28-29 lipca
Czas zacząć bałagan pod nazwą Ak Baital.
Opuszczam Murghab cykając wesoło kilka zdjęć.
Asfalt w miare niezły, oczywiscie non stop pod górkę.
Tego dnia oprócz tego że jechałem to nic sie nie działo.
Nocleg założyłem 25km przed przełęczą tuż pod granicą z kitajcami.
Kolejny dzionek to walka z przełęczą.
Niby 25km a szło strasznie cieżko.
Na zmiane - słonce i deszcz ze śniegiem. I tak sie człowiek co chwile rozbiera i ubiera, wrrrrrr :evil:
Ostatni kilometr zaczał sie szuter i ostrzejsze nachylenie, ale udało sie:
..... nad Murghab słonce, a tu piździawa:
Dom, ludzie sobie żyją na 4600m.... krejzi.
Straszna bieda w tym domu, zaszedłem na czaj i szybko spierdzieliłem bo patrzeć było żal. Zostawiłem dzieciakowi wszystkie herbatniki jakie miałem i rura.
Etap Ishkashim - Ak Baital Situś pokonal najszybciej. Polska w kolarstwie sportowo-turystycznym na tym etapie wygrywa z UK, Szwajcarią, Niemcami i Holadią.
Tego Paula z Holandii co był 2 dni przede mną tez jakims cudem łyknąłem.
Zimno tam na górze, rezygnuje z Kara Kul i Barthangu bo rower na wykonczeniu, zjeżdzam z powrotem do Murghab spotykając moich rywali którzy dopiero są w trakcie walki z przełęczą.
Burza śnieżna.... z piorunami. W zyciu nie widziałem.
Udało sie poźnym wieczorem zjechać do Murghab, kiepsko sie czułem wiec zdecydowałem sie na noclegownie, Erali Guesthouse.
Tam oczywiscie ekipa Polaków. Chcielismy jakąś wódke skołować ale sklep był zamknięty a własciciele w domu nie mieli.... obrzezańce jedne :!:
I tu mnie zaczeło łamać, gorączka i sr*anie na przemian. To koniec rowerowego smigania.
W Murghab załatwiłem samochód który za 100dolców zawiózł mnie do szpitala w Khorog. Byłem totalnie wykonczony...
... po wyjsciu z balnicy rower wylądował na dachu ciężarówki która i tak sie zepsuła.
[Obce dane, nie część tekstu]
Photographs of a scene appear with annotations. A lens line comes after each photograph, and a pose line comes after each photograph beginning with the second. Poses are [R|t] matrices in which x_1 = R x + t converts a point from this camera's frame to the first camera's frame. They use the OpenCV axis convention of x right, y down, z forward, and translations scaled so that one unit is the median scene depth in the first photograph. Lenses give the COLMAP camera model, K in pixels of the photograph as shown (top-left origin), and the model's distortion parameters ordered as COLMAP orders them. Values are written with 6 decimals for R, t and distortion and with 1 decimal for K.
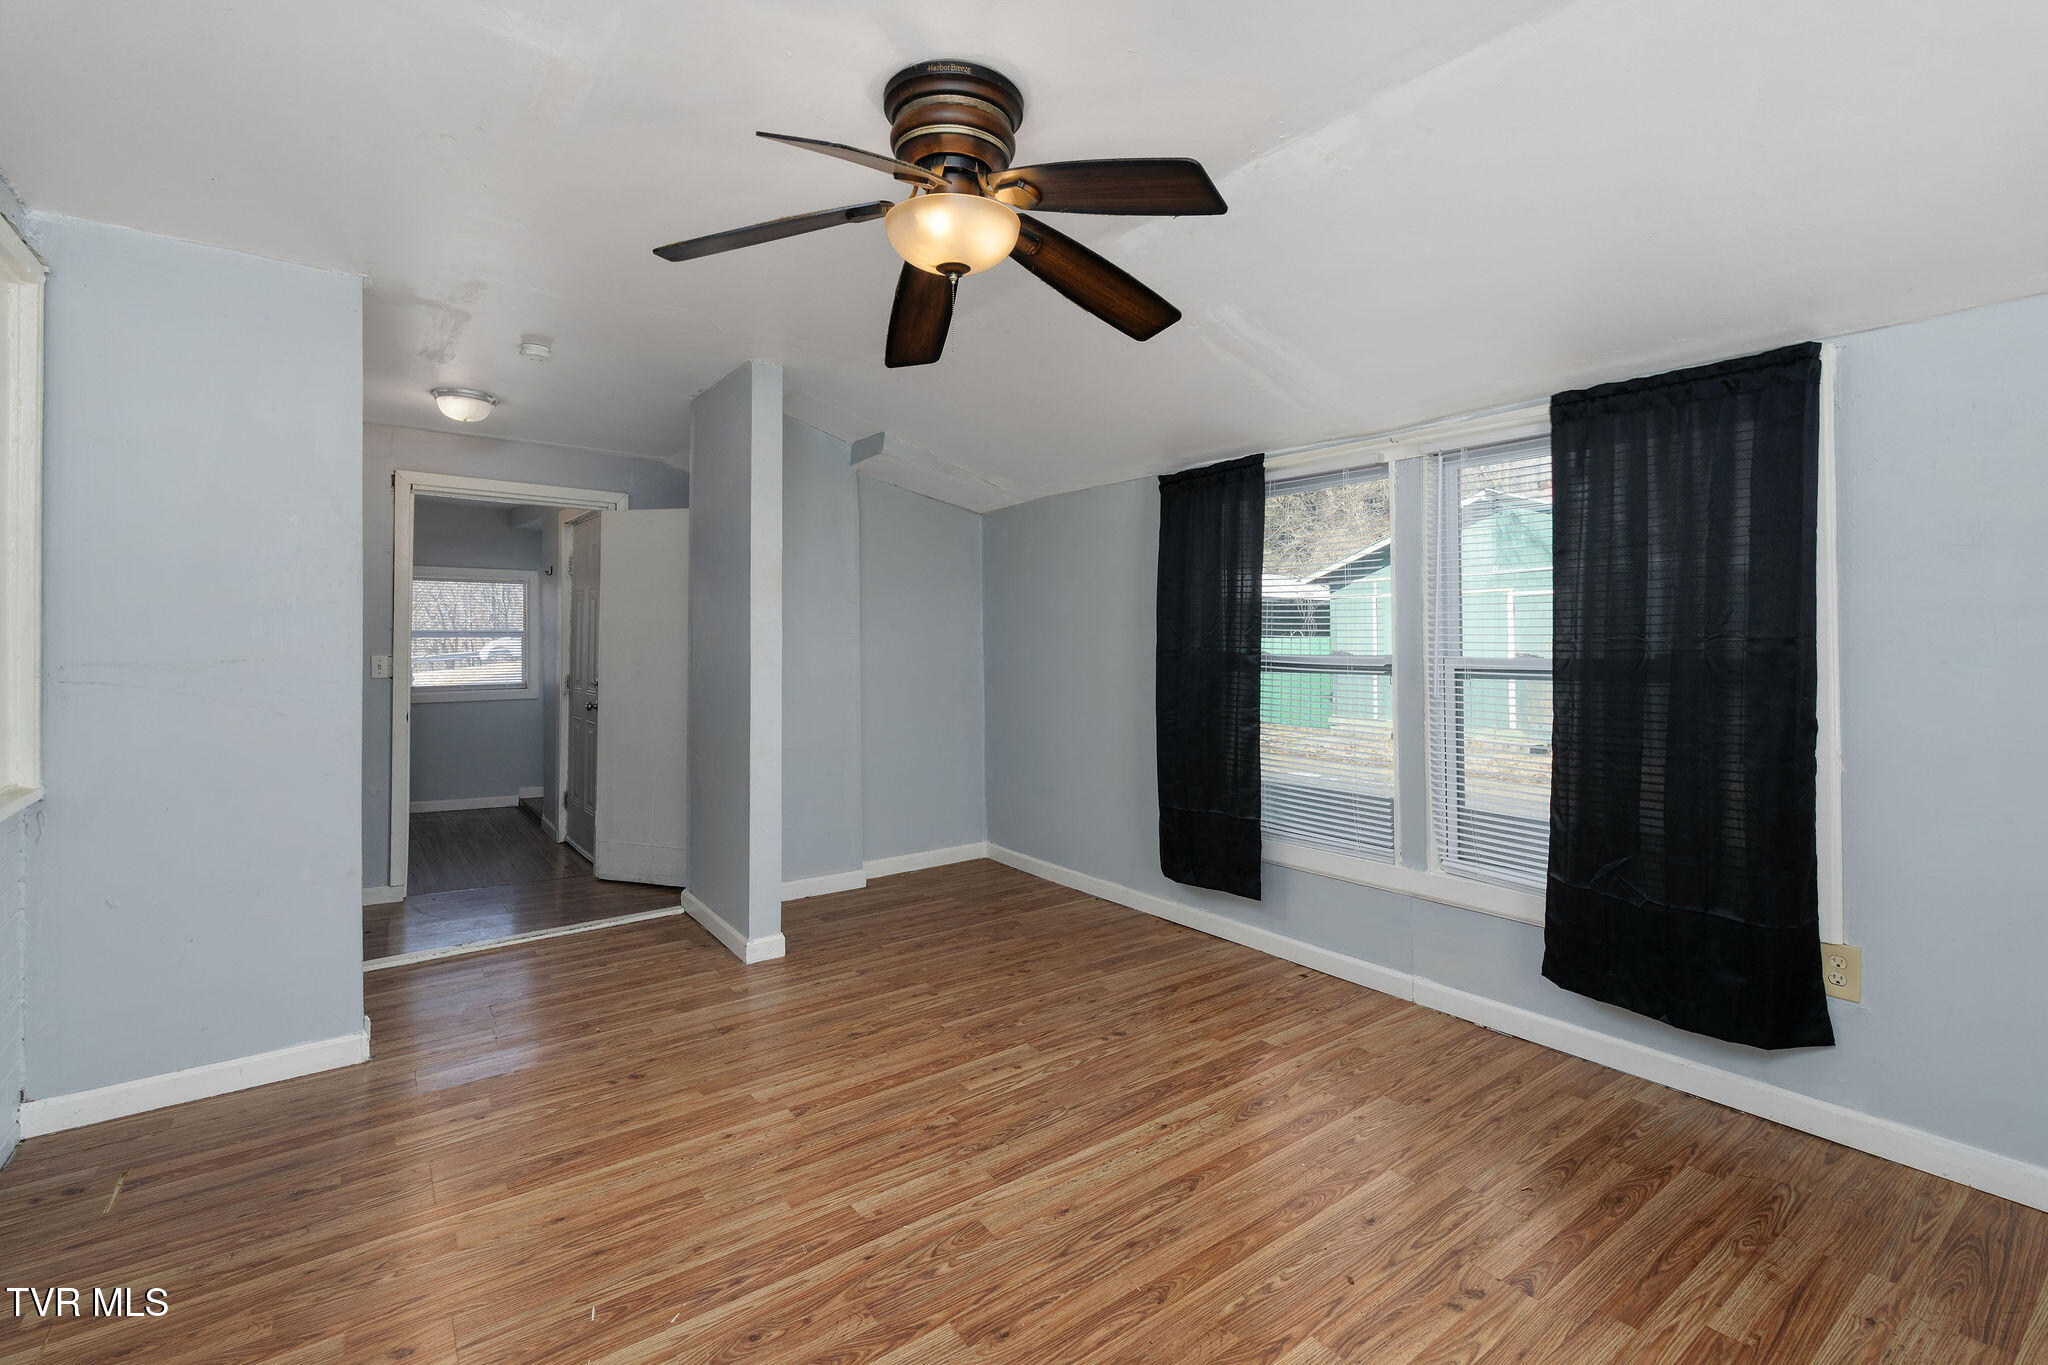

Wróciłem do PL i sr*alem na 10 zagon tak jak ten Tom w Ishklashim.
Gorączka 40stopni... wylądowałem w szpitalu MSWIA gdzie dwona antybiotykami jednoczesnie wybito tego bakcyla ze mnie jednocześnie z flora bakteryjną.. przez miesiąc miałem problem z brzuchem bo ciągle bolał.
Ale- byłem, udało się. Nie po mojej myśli ale się udało.
Dla tych co oburzyli się moim porównaniem Afri do BMW GS mówie że - i to i to jest do dupy jak sie nie wleje paliwa. Mimo że jestem napalonym na motocykle to rower zawsze bedzie moim numerem jeden.
Pojedzie nawet bez jedzienia jakis czas, a dalej ze zbieralnictwa i łowiectwa można ukrecić jakąs strawę i jechac dalej
Mimo że na forum rowerowym jest niecheć do motocyklistów to ja nawołuje do wzajemnej przyjaźni tych co pedałują i tych co nie pedałują i do pomagania sobie na trasie
Tym co czytali ten bełkot dziękuje, tym co przejżeli tylko fotki też dziękuje.